Assigned task 1: Retype everything in the passage on DDB metadata licensing from "So, to sum it" down to "on the other.".
Assigned task 2:
Answer these questions from the passage on DDB metadata licensing:
(a) Which license does Europeana accept for metadata?
(b) When will the DDB provide the initial version of its metadata API?
(c) Whose digital objects in the DDB does the passage point to as an example of deep descriptive information?
Assigned task 3: According to the passage on DDB metadata licensing, why are museums in particular unwilling to release their metadata under CC0?

Passage to read:

    Exactly the same applies, even if not explicitly described, for digital content and derivatives made accessible through Europeana. As for the metadata, there is a difference in as far as Europeana accepts only CC0 metadata, so only metadata that fulfils this requirement can be used to lead the user to digital content and derivatives and made available via an API.

    The API for metadata, which the DDB will provide in an initial version in the first half of 2013, will also only open metadata, which was provided by the cooperating partners under the CC0 license. However, this applies to the predominant share of our metadata.

    On the other hand, the museums in particular are not keen to make their metadata available under CC0, simply because their metadata is so elaborated and profound that – just like abstracts – it is eligible for copyright protection. They are not prepared to waive this protection completely. The motive behind this is less about trying to prevent commercial subsequent uses, but much more to keep some control over the data in the interest of safeguarding its authenticity and integrity in the further communication, so this is about a CC BY licence.

    To get an idea of the depth of the descriptive information in these cases, please just have a look at the digital objects of the Antikensammlung in the DDB, for example.

    Regarding the discussion with the museums, Europeana has the same issues as we do. But they chose to deal with out all metadata t is not under the CCO license. The DDB is not so strict in this regard, which allows us to benefit from the more profound metadata. This data can however only be passed on Europeana as defined core set of metadata (see the technical questions in our FAQ: http://www.deutsche-digitale-bibliothek.de/content/faq/#E) We will also not be able to make them available via the API.

    So, to sum it up: The DDB has made a compromise that allows for a elaborate metadata on one hand, and maximum reusability and openness of the metadata for the general public on the other.

Listed entries:
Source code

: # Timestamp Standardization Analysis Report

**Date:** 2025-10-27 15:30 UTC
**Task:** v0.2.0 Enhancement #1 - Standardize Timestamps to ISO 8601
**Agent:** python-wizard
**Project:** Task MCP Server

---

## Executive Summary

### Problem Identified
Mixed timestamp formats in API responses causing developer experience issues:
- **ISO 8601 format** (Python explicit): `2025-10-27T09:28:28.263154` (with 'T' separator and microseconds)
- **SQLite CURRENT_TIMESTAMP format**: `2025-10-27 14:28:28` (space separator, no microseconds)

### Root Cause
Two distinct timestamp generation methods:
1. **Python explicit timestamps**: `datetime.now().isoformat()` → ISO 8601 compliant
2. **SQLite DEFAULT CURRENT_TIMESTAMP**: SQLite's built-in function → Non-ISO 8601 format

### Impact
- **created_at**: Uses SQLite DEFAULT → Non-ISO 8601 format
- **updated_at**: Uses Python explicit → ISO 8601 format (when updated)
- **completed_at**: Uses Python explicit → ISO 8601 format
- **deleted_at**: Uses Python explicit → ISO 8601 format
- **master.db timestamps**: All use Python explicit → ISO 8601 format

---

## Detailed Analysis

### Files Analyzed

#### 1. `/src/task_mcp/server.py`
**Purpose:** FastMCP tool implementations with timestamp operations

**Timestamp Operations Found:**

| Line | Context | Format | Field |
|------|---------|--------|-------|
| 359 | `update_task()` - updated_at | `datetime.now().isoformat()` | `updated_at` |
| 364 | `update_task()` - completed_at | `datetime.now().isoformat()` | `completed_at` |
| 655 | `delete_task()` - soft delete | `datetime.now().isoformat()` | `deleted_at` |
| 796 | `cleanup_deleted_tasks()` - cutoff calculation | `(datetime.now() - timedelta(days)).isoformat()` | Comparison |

Task solution 1:
So, to sum it up: The DDB has made a compromise that allows for a elaborate metadata on one hand, and maximum reusability and openness of the metadata for the general public on the other.

Task solution 2:
(a) CC0.
(b) In the first half of 2013.
(c) The Antikensammlung.

Task solution 3: Their metadata is so elaborated and profound that it is eligible for copyright protection, and they do not want to waive that protection completely. Their aim is less to prevent commercial reuse than to keep some control over the data so that its authenticity and integrity are safeguarded as it is passed on.